Matthew (12th), Mason (12th), Victoria (12th) and Garrett (11th) watch Trinity Aviation’s Simon Diver working on parts for the plane owned by pilot Tibor Farkas (pictured below)

The Georgetown and East View High School Aeronautics and Engineering students work year-round to build their knowledge and hone skills in aviation. At any given time, there are 24 students in rotation between the classroom, the airport and the lab where they are building an RV-12 like the one pictured left; built and owned by Haruko Reece.

Director Dan Wyant is working hard to expose the kids to everything in the aviation industry; mechanics to rockets. “There are opportunities in the industry today that haven’t existed in a generation. We have known for years that a pilot shortage was coming and it’s here today. The market is wide open for students to have a career in everything from engineering to Space-X.”

Wyant says there are ten jobs to support every pilot and there is a need for pilots nation-wide due to fewer pilots being trained by or leaving the military. Currently, two GISD students have their licenses and more are in the works; one was even awarded a scholarship for training funded by actor Harrison Ford.

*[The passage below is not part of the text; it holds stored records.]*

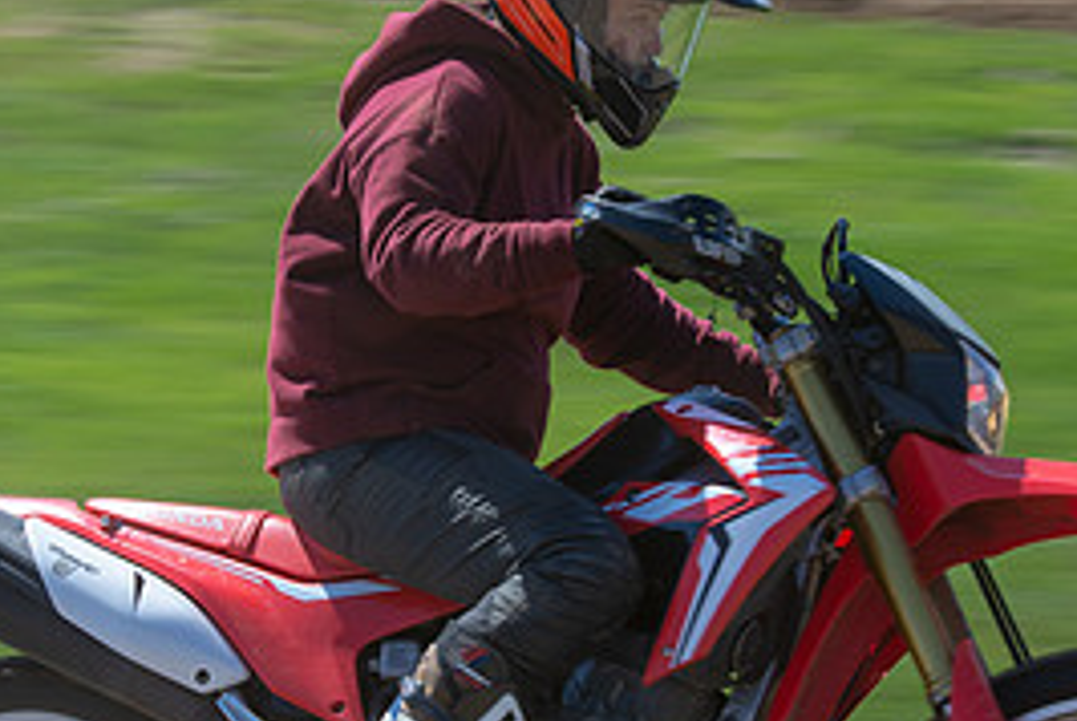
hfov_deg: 8.1
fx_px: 7637
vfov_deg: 5.4
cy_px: 456
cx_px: 538
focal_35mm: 255
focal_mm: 78
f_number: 9
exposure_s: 1/125
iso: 125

The students are looking forward to future STEM-based careers and they report the hands-on experience is different than anything they could get in school. Matthew says, “For me, this is much better than building a bench in a shop class. There is nothing boring about being at the airport and it is a great opportunity for us to have an airport right here in town with people willing to help us.”

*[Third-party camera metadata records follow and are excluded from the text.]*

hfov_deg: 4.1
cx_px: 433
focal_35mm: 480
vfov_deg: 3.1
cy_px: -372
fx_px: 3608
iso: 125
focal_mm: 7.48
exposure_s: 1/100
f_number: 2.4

Wyant agrees; “We are fortunate to have so much cool stuff right here. Sometimes the kids are here just sweeping the floor but they also have the opportunity to work on a B-25 bomber or [airport director] Russ Volk invites them up to the control tower to learn about airport logistics sand management. This is a big business for Georgetown and it’s a valuable experience for the students.”

The December 12 airport rotation was the last day before Christmas break but Wyant reports most of the students plan to come in on their time off because they just don’t want to stay away.